Nos primeiros quatro meses do ano, o número de homicídios cresceu 8,4% quando comparado a igual período do ano passado. Os números são da própria Secretaria de Defesa Social. O Palácio do Campo das Princesas afirma que, com as intervenções do Pacto pela Vida, esses números tendem a se reduzir. De acordo com o último Mapa da Violência, há o registro de 50,7 pessoas assassinadas para cada grupo de cem mil habitantes em Pernambuco. Em Recife, os números são ainda piores: 91,08 pessoas para 100 mil moradores. Entre os jovens, as proporções tornam-se alarmantes: para cada grupo de l00 mil habitantes, 101,5 morrem vítimas de tiros, facadas, pancadas. Em Recife, os percentuais superam o dobro do registrado no estado: morrem 223,06 jovens para cada 100 mil pessoas. Só ano passado, 4.638 pessoas foram assassinadas em Pernambuco.
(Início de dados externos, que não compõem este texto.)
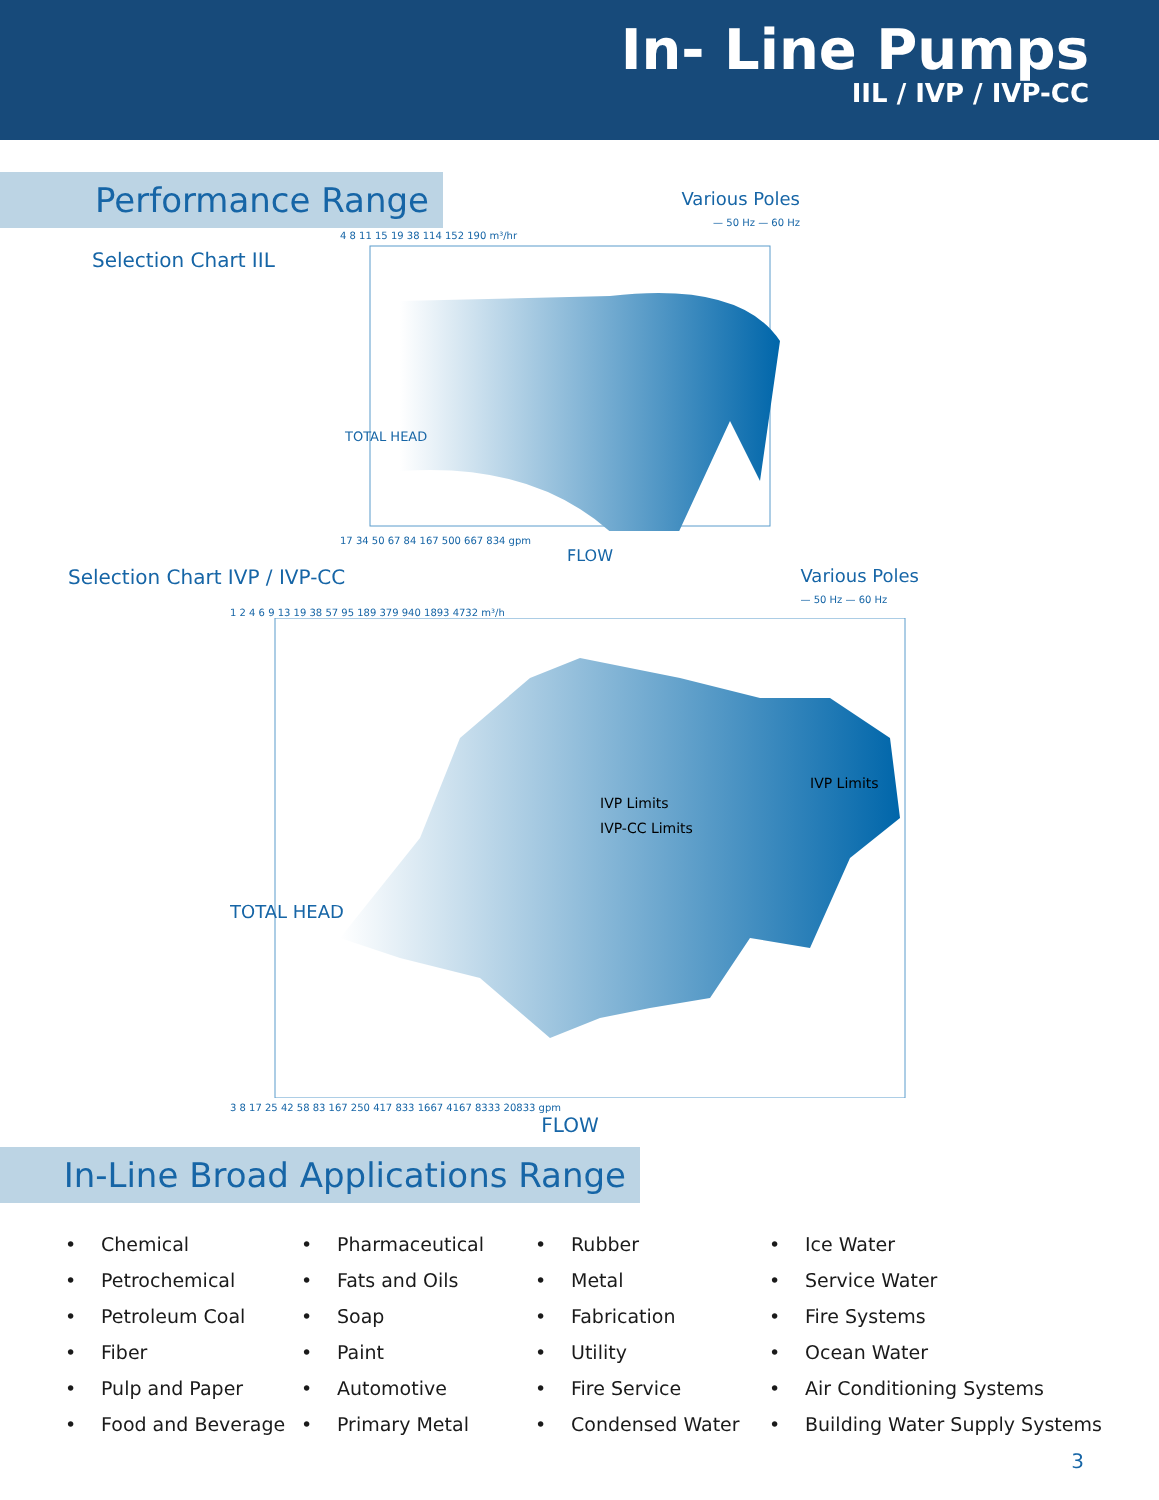In- Line Pumps
IIL / IVP / IVP-CC
Performance Range
Selection Chart IIL
Various Poles
— 50 Hz — 60 Hz
4 8 11 15 19 38 114 152 190 m³/hr
TOTAL HEAD
17 34 50 67 84 167 500 667 834 gpm
FLOW
Selection Chart IVP / IVP-CC Various Poles
— 50 Hz — 60 Hz
1 2 4 6 9 13 19 38 57 95 189 379 940 1893 4732 m³/h
IVP Limits
IVP-CC Limits
IVP Limits
TOTAL HEAD
3 8 17 25 42 58 83 167 250 417 833 1667 4167 8333 20833 gpm
FLOW
In-Line Broad Applications Range
• Chemical
• Petrochemical
• Petroleum Coal
• Fiber
• Pulp and Paper
• Food and Beverage
• Pharmaceutical
• Fats and Oils
• Soap
• Paint
• Automotive
• Primary Metal
• Rubber
• Metal
• Fabrication
• Utility
• Fire Service
• Condensed Water
• Ice Water
• Service Water
• Fire Systems
• Ocean Water
• Air Conditioning Systems
• Building Water Supply Systems
3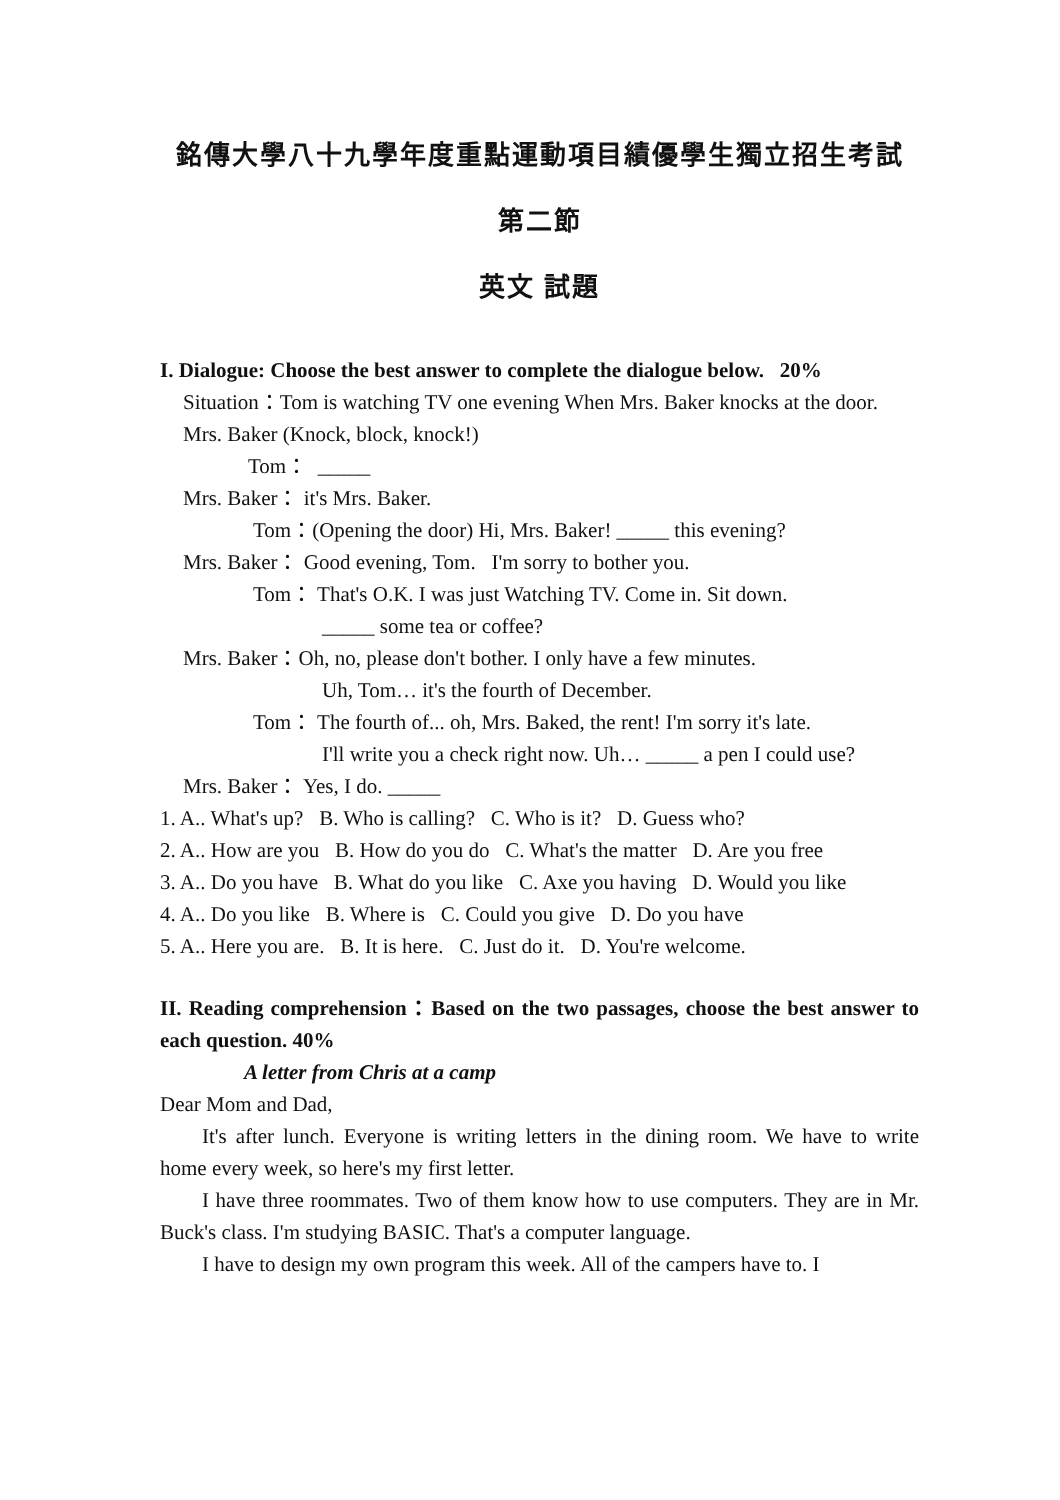銘傳大學八十九學年度重點運動項目績優學生獨立招生考試
第二節
英文 試題
I. Dialogue: Choose the best answer to complete the dialogue below. 20%
Situation：Tom is watching TV one evening When Mrs. Baker knocks at the door.
Mrs. Baker (Knock, block, knock!)
Tom： _____
Mrs. Baker： it's Mrs. Baker.
Tom：(Opening the door) Hi, Mrs. Baker! _____ this evening?
Mrs. Baker： Good evening, Tom. I'm sorry to bother you.
Tom： That's O.K. I was just Watching TV. Come in. Sit down.
_____ some tea or coffee?
Mrs. Baker：Oh, no, please don't bother. I only have a few minutes.
Uh, Tom… it's the fourth of December.
Tom： The fourth of... oh, Mrs. Baked, the rent! I'm sorry it's late.
I'll write you a check right now. Uh… _____ a pen I could use?
Mrs. Baker： Yes, I do. _____
1. A.. What's up? B. Who is calling? C. Who is it? D. Guess who?
2. A.. How are you B. How do you do C. What's the matter D. Are you free
3. A.. Do you have B. What do you like C. Axe you having D. Would you like
4. A.. Do you like B. Where is C. Could you give D. Do you have
5. A.. Here you are. B. It is here. C. Just do it. D. You're welcome.
II. Reading comprehension：Based on the two passages, choose the best answer to each question. 40%
A letter from Chris at a camp
Dear Mom and Dad,
It's after lunch. Everyone is writing letters in the dining room. We have to write home every week, so here's my first letter.
I have three roommates. Two of them know how to use computers. They are in Mr. Buck's class. I'm studying BASIC. That's a computer language.
I have to design my own program this week. All of the campers have to. I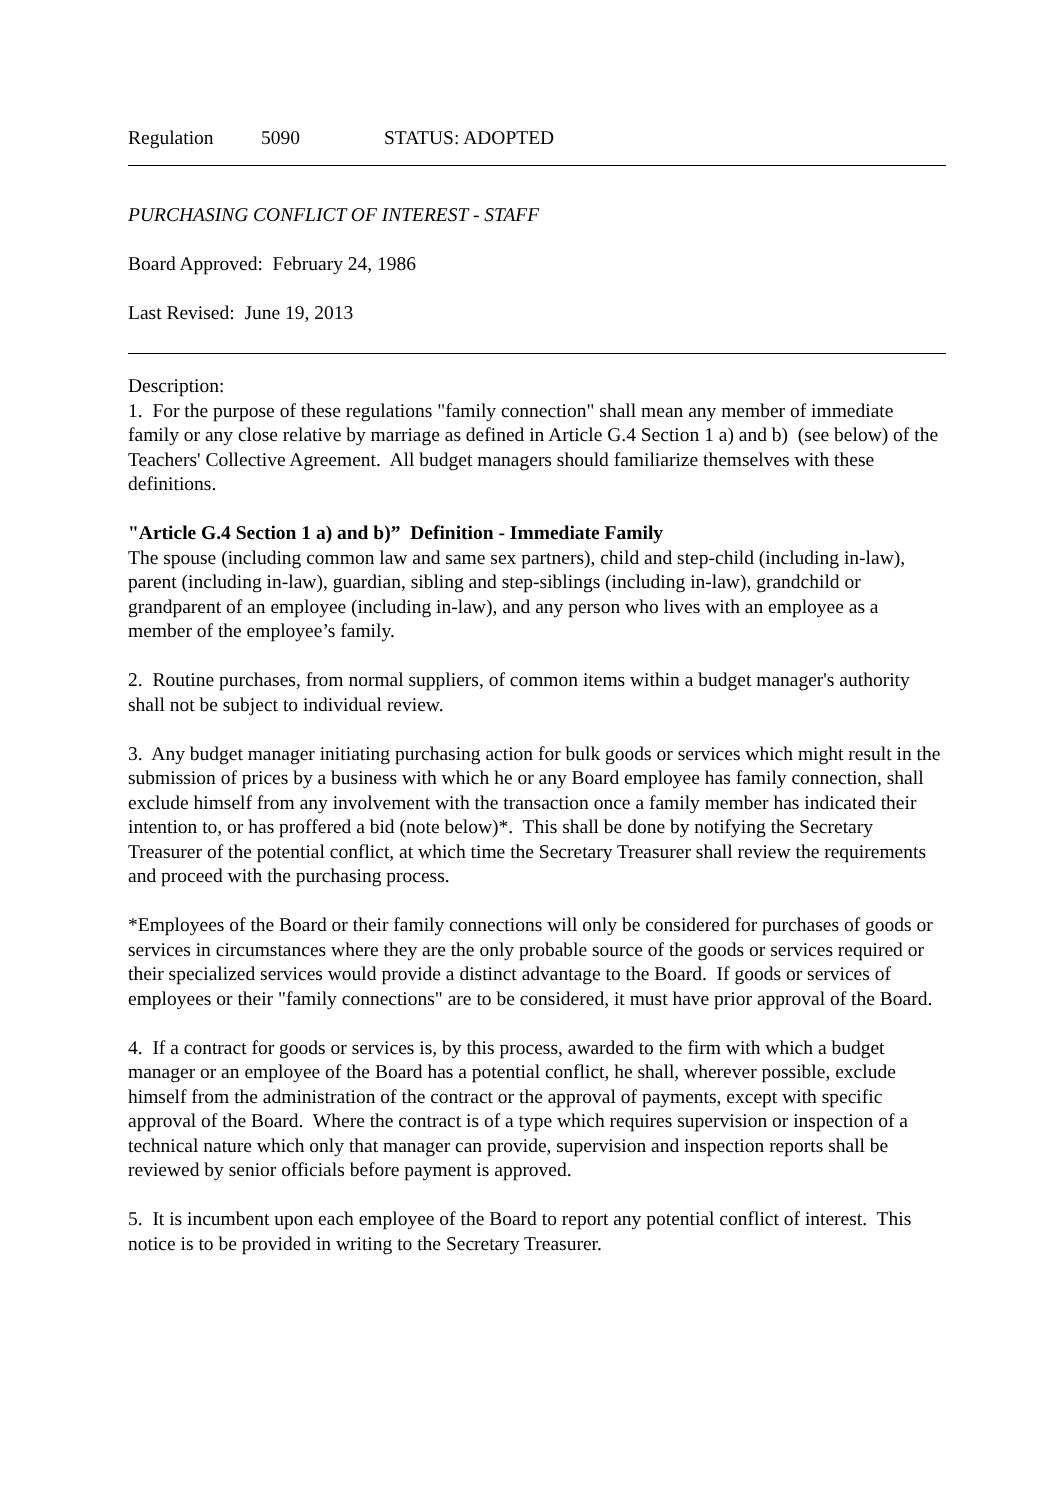Regulation 5090 STATUS: ADOPTED
PURCHASING CONFLICT OF INTEREST - STAFF
Board Approved: February 24, 1986
Last Revised: June 19, 2013
Description:
1. For the purpose of these regulations "family connection" shall mean any member of immediate family or any close relative by marriage as defined in Article G.4 Section 1 a) and b) (see below) of the Teachers' Collective Agreement. All budget managers should familiarize themselves with these definitions.
"Article G.4 Section 1 a) and b)” Definition - Immediate Family
The spouse (including common law and same sex partners), child and step-child (including in-law), parent (including in-law), guardian, sibling and step-siblings (including in-law), grandchild or grandparent of an employee (including in-law), and any person who lives with an employee as a member of the employee’s family.
2. Routine purchases, from normal suppliers, of common items within a budget manager's authority shall not be subject to individual review.
3. Any budget manager initiating purchasing action for bulk goods or services which might result in the submission of prices by a business with which he or any Board employee has family connection, shall exclude himself from any involvement with the transaction once a family member has indicated their intention to, or has proffered a bid (note below)*. This shall be done by notifying the Secretary Treasurer of the potential conflict, at which time the Secretary Treasurer shall review the requirements and proceed with the purchasing process.
*Employees of the Board or their family connections will only be considered for purchases of goods or services in circumstances where they are the only probable source of the goods or services required or their specialized services would provide a distinct advantage to the Board. If goods or services of employees or their "family connections" are to be considered, it must have prior approval of the Board.
4. If a contract for goods or services is, by this process, awarded to the firm with which a budget manager or an employee of the Board has a potential conflict, he shall, wherever possible, exclude himself from the administration of the contract or the approval of payments, except with specific approval of the Board. Where the contract is of a type which requires supervision or inspection of a technical nature which only that manager can provide, supervision and inspection reports shall be reviewed by senior officials before payment is approved.
5. It is incumbent upon each employee of the Board to report any potential conflict of interest. This notice is to be provided in writing to the Secretary Treasurer.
- Não sei o que está provocando esse extermínio brutal da população pernambucana. Aqui a vida humana não tem valor e perde completamente o sentido. Deve haver determinações históricas e sociais, desde o tempo do cangaço, para que essa realidade seja tão dura. O curioso é que estados como Paraíba, Rio Grande do Norte e Sergipe, que possuem mais ou menos a mesma formação social, não têm essa característica tão violenta - afirma Júlio Jacobo Waiselfisz, autor de sete mapas da violência publicados no país, para quem, além de questões culturais, a impunidade alimenta a prática de se matar por quase nada.

No último mapa, editado pela Organização dos Estados Ibero-Americanos para Educação, Ciência e Cultura (OEI), ele mostra mais uma vez a gravidade da situação: 45,4% dos municípios pernambucanos (84) estão entre os 10% mais violentos do país. Ou seja, o problema já não se restringe à região metropolitana. Ele estranha números tão altos:

- Até porque, diferente do Rio de Janeiro, em Pernambuco a indústria do narcotráfico ainda não controla com tanta intensidade os territórios nem permeia tanto o aparelho de segurança pública. Pernambuco tem tráfico de drogas, mas não com a estrutura pesada do Rio.

A "cultura da violência"

O secretário de Defesa Social, Romero Menezes, no entanto, cita, pela ordem, os seguintes motivos para o excesso de homicídios: a desigualdade social; o fato de Pernambuco ser o maior produtor brasileiro de maconha; o crescimento do consumo de crack; a ação de grupos de extermínio; e, por fim, os motivos banais.

Entidades sociais e familiares de vítimas que fizeram o protesto na Praia de Boa Viagem contra a violência acreditam que a impunidade vai perdurar.

- Infelizmente, por parte das autoridades, não temos a sensação de que essa coisa vai mudar. Os assassinos da minha mulher só foram localizados porque a própria comunidade onde moravam os entregou - diz Acrísio Coutinho, 53, que teve a mulher, a professora Altina Margarida Coutinho, 57, assassinada a tiros em um assalto na Praia de Boa Viagem há menos de um mês.

Para Jacobo, além da impunidade, Pernambuco se caracteriza pela cultura da violência, o que se pode observar através dos altos percentuais dos crimes de proximidade. Os números levantados pelo médico João Veiga, do Hospital da Restauração, confirmam a tese: 55% das pessoas agredidas que chegaram ao HR foram vítimas de parentes de primeiro grau, amigos, vizinhos.

- Além da redução da impunidade e de iniciativas sociais, é preciso mudar essa cultura da violência no estado, onde qualquer problema se resolve com o extermínio - diz Jacobo.